Maintaining effective communication with your partner
By Sammi (Metanoia.)

One of the most common pieces of advice people offer when a new relationship starts is to communicate with your partner about topics such as boundaries and expectations. During those beginning stages, it's common for couples to talk about everything, big and small. However, as relationships progress, those open conversations often start to dwindle, especially regarding the more mundane topics like little annoyances. While this is completely natural, it’s important to maintain open lines of communication as it will keep your relationship healthy and, in many ways, make it stronger. Although it may be difficult to establish these communication channels, there are some things you can do to make it easier for yourself and your partner.

Bring things up early
Often, people tend to avoid bringing up things that bother them when they happen in order to avoid arguments. Instead, they simply wait for it to blow over, something which may or may not happen. While brushing things under the rug can feel like the best solution to a problem, doing so can often lead to larger issues in the long run as true feelings about an issue inevitably start to surface. Rather than taking this approach the next time something your partner says or does bothers you, reach out to them and let them know how you feel about the situation. While it may cause a bit of conflict at first, starting the discussion when a problem arises will allow the two of you to find a solution sooner and get back to normal more quickly.

Create a safe space for discussion
While the phrase “you can talk to me about anything” is often mentioned, making that a reality does require some effort. Because many people naturally make efforts to avoid any sort of confrontation in their relationships, ensuring that both parties feel that they will be met with a willingness to listen and compromise when necessary is essential. If you and your partner seem to fight every time one of you attempts to bring up something that is bothering you, carve out some time in your schedule to sit down with them and discuss this. During this time, brainstorm a list of things that help you and your partner feel more comfortable about expressing your feelings to one another. From there, you can begin to think of ways to implement those needs into your environment, creating a safer space overall.

Use "I" statements
When conflict arises, it’s easy to give in to the urge to place blame on your partner. However, doing so is more likely to put them on edge and make them more resistant to hearing what you have to say. Using "I" statements is a simple yet effective way to combat this. Unlike "you" statements which can come across as accusatory (e.g., "You never listen to me and I hate it."), "I" statements focus on your specific feelings regarding a specific incident (e.g., "I feel invalidated when you don't listen to what I'm saying"). While they may seem similar, simply making your feelings the focus of the statement is likely to make your partner more receptive to what you have to say.
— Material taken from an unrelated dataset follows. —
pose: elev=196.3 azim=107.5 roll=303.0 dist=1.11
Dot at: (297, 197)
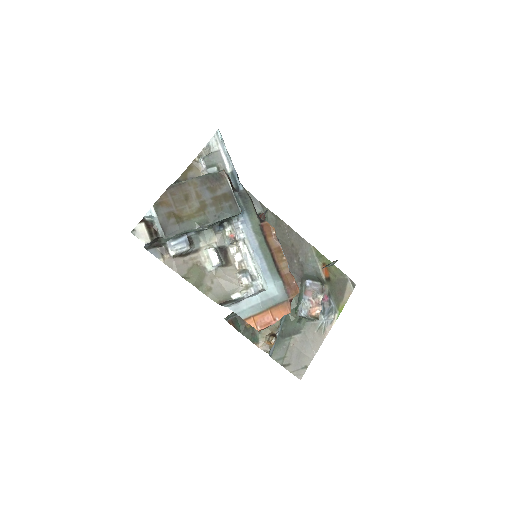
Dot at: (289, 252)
Listen openly and compromise
Despite best intentions, there will be times that you and your partner are unable to see eye to eye on something. Rather than trying to get your partner completely on your side (or vice versa), work with each other to find middle ground. While it isn't always the easiest thing to do, set aside your biases and really make an effort to hear what your partner has to say and try to see things from their point of view. Then, ask them to do the same for you while you share your thoughts and feelings on the matter. From there, start chipping away at the things that are most important to each of you and see if you can find a solution that both of you are content with.

While discussing difficult situations with your partner can sometimes be uncomfortable, doing so will be beneficial to your relationship in the long run. It will take mutual effort and may require a little trial and error before you and your partner are able to work through things effectively, but practice makes perfect.